Anxiety · Personal

Do You Feel Liberated?

Just got back from my wonderful holiday down in Jervis Bay. An absolutely stunning place in Australia.

The holiday itself was great fun, however it was a little bitter-sweet. On Friday I had a missed call from work after our first beach stop of the day. I was super excited to see if I had finally made my casual position a permanent one after 5 years.

Nope!

Unfortunately I was “out-performed” and not ranked in the top 3 who got jobs.

To tell you the truth I really don’t mind. I am beginning to really not like it there – as I said before, not because of where, or with whom I work, but rather the content – and I know that at least 2 of the 3 people really do pour their hearts into the job.

The thing that had me breaking down in tears a little later was that they’ve made me feel a bit incompetent. 5 years and 3 separate interviews for the SAME job and I can’t ever seem to be good enough. It’s more my pride that is hurt than anything else.

So after I managed to cry everything out of my system, I just got on with the holiday as normal. Even now, sitting back at home, I don’t really care. I mean, I am lucky because I have parents that support me – so it’s not as if I have to fret about how I’m going to pay the rent. Sure, money will be super tight for a little bit, but no matter.

I am of the school that everything happens for a reason, and if it’s not meant to be it’s not going to happen.
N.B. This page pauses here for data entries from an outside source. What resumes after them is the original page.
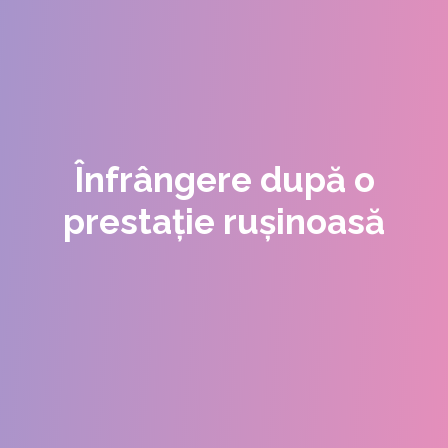
Înfrângere după o
prestație rușinoasă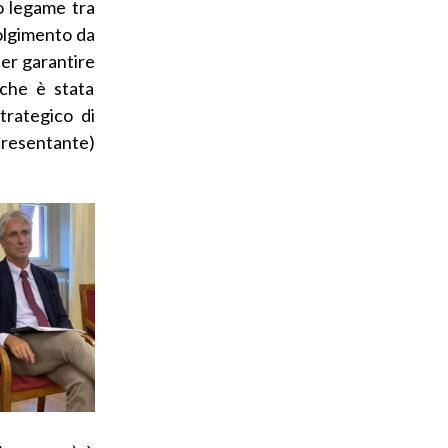
to legame tra
olgimento da
per garantire
 che è stata
trategico di
ppresentante)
Anyway, lets get back to the holiday…

My ex and I explored a national park on the first day, and I had so much fun! Lots of things to see, beautiful beaches – we even found one that was absolutely LITTERED with bluebottles and I am NOT exaggerating!

Blue Bottles

See?

Managed to run into a bunch of kangaroos, and a few lizards (every time the bushes rustled my ex would jump) and even 2 echidnas…

Echidna
On the second day we explored the coastline a bit, went swimming at two different beaches, and had a look at shops, ate some delicious food, and even went to a market today before we headed off home.

Toy Ship
On our last night there, my ex wanted to watch the sunset, so we sat by a very still, very serene inlet and watched the sun disappear behind the hills.

Sunset
Today, my mother sent me a message asking, “Do you feel liberated? Like your back in control of your life again?”

I replied, “not really, but I’ll get there.”

To be honest, I do feel a lot stronger, and have a lot more faith in myself. Of course shit is hard when you have anxiety constantly on your back but I’m doing as best as I can in almost every moment.

We’ll see what greater plans I have lined up ahead of me.